Something else Matzek has dealt with has been the times where he, either consciously or subconsciously, has been aware of this issue and overcompensated for it by holding onto the ball just a touch too long and missing on the opposite side of the plate. Further evidence of this being the issue is Matzek's increased slider usage in 2015, a pitch that is less susceptible to this problem.
In terms of results, the vertical release point appears more important than the horizontal. Despite changes to Matzek’s horizontal release point in 2014, he maintained consistency regarding balls in and out of the zone. Whether a ball or a strike, he released it from the same horizontal position. Matzek disrupted that consistency in 2015. During April, his pitches outside of the zone were a touch further from the center of the mound than those that ended up in the zone, but during his disastrous May start, his pitches inside the zone were at a greater horizontal release point. Remember though, for both of these months, his horizontal release point increased, which suggests that it does matter, even though it’s not as significant as vertical release point.

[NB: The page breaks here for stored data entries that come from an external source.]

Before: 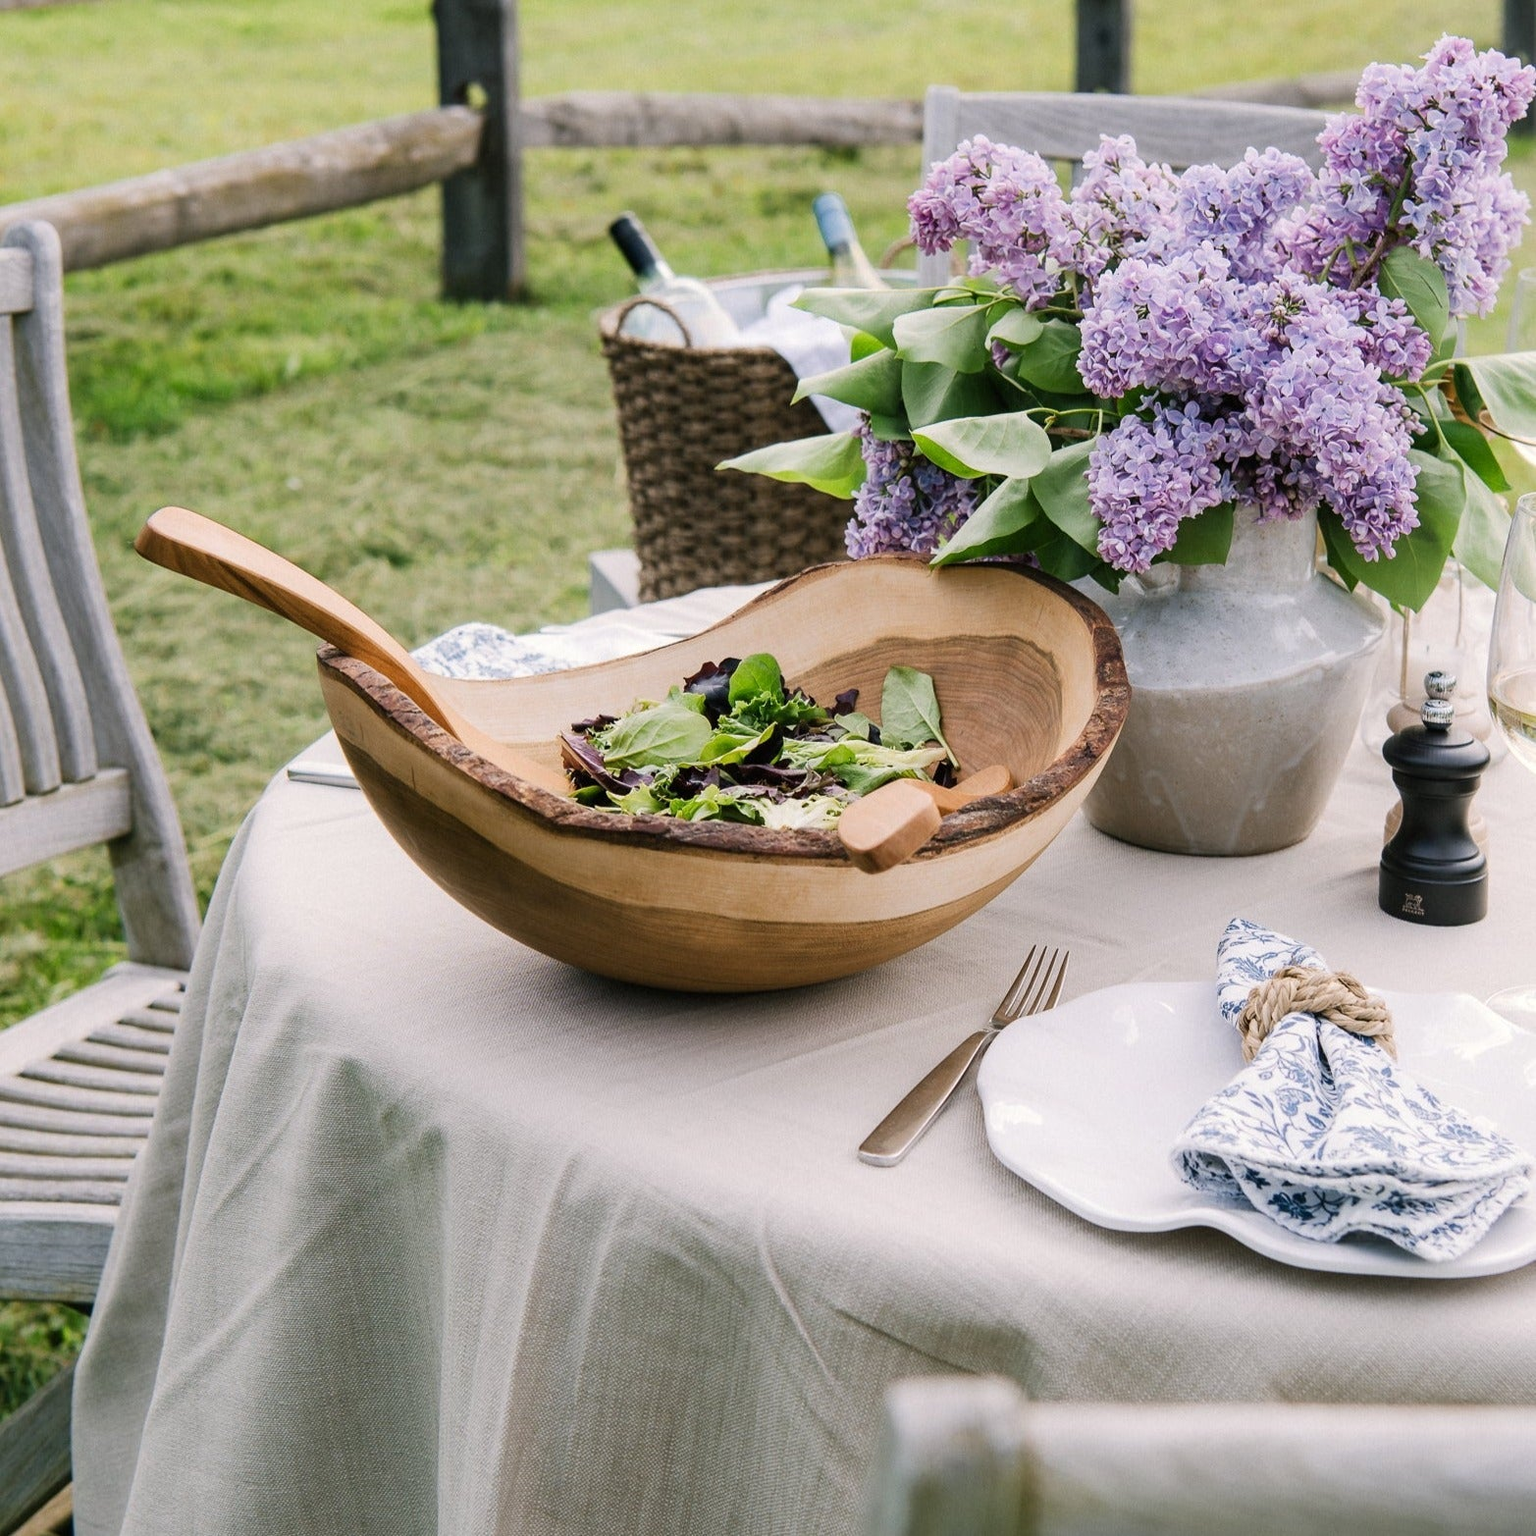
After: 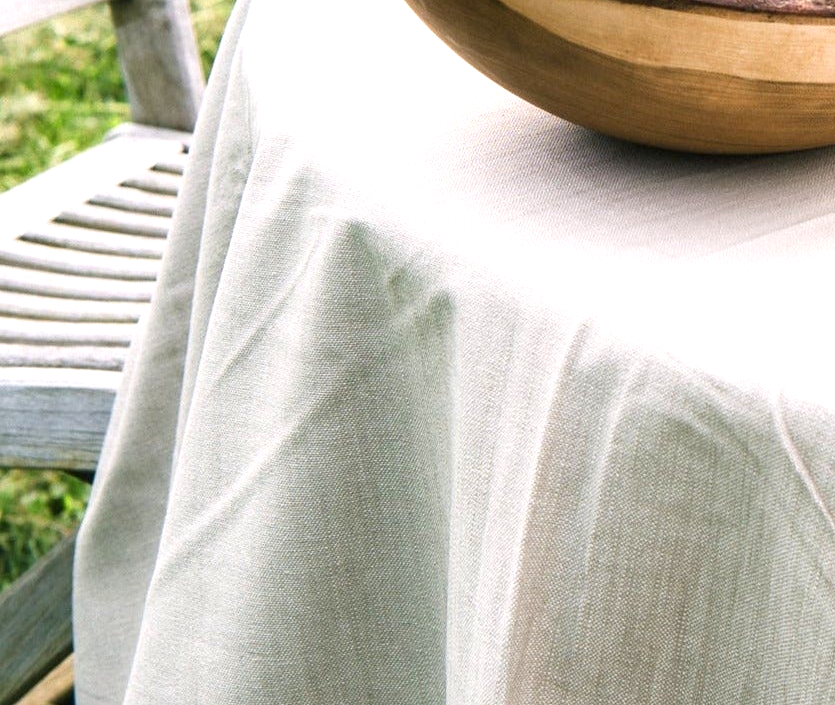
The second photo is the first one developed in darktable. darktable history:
crop and rotate: top 54.778%, right 46.61%, bottom 0.159%
exposure: exposure 0.935 EV, compensate highlight preservation false
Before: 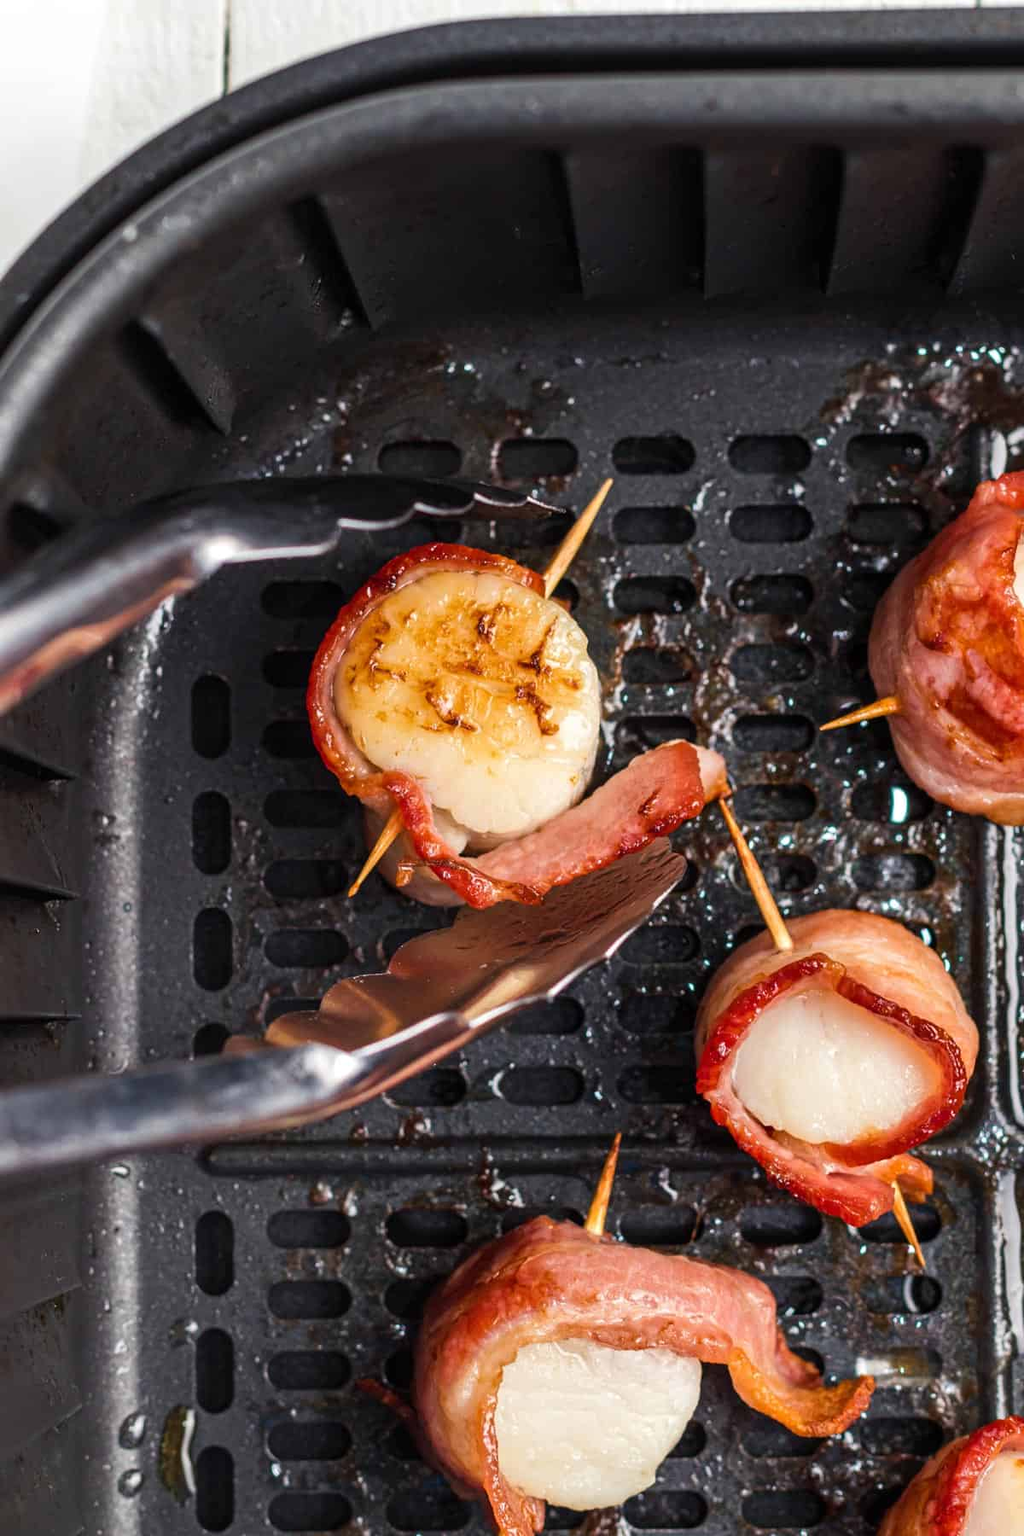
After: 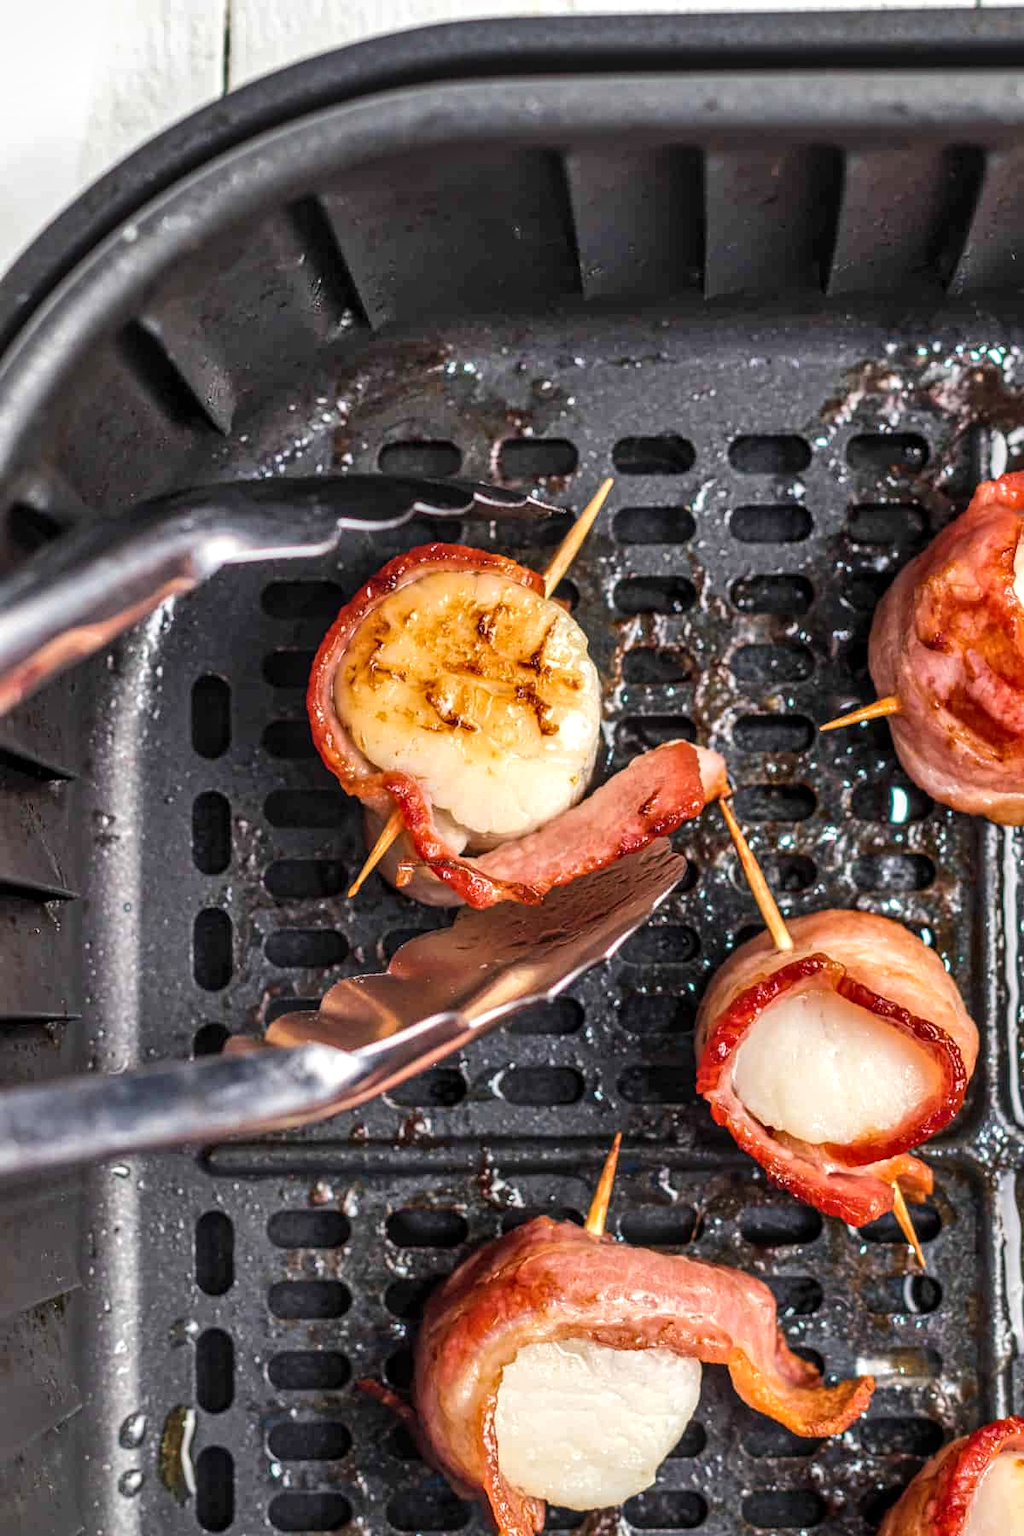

Throughout 2014, Matzek released his pitches that ended up inside of the zone at a higher point than those that landed outside of the zone. It appears that he has better command with a higher release point. Significantly, his vertical release point during his 2015 starts fell. Matzek struggled a bit with command over his first four starts. He even walked six batters in five innings on April 21. It almost seems as if Matzek attempted to elevate his release point during the May start in which he walked six in two innings. That he walked six in two innings indicates that doing so did not work.
It makes sense for him to elevate these critical fractions of an inch. Over the course of 2014, Matzek appeared to have fixed the problems that plagued his minor league career. All the while, however, his release point was unstable and he increasingly relied on throwing sliders. But that doesn’t mean poor results. In fact, Matzek’s results in September—a 16 percent strikeout rate and an eight percent walk rate—were excellent, even in the midst of change. Problems emerged when Matzek didn’t freeze those changes, and he began to release the ball lower than before.
Lately, Matzek has been working with Isotopes pitching coach Daryl Scott, Rockies director of pitching operations Mark Wiley, and minor league pitching coordinator Doug Linton. There is no timetable for Matzek's return to game action while the group works with the 2009 first-round pick to get him "back to the basics," according to MLB.com's Thomas Harding. One of those basic tenets of successful pitching appears to be elevating Matzek's release point fractions of an inch. The subtlety of the change likely makes the solution all the more difficult.
Matzek isn’t broken. But without him participating in games, we're all left to wait to find out if the coaching and time off from competitive baseball can bend him back into shape.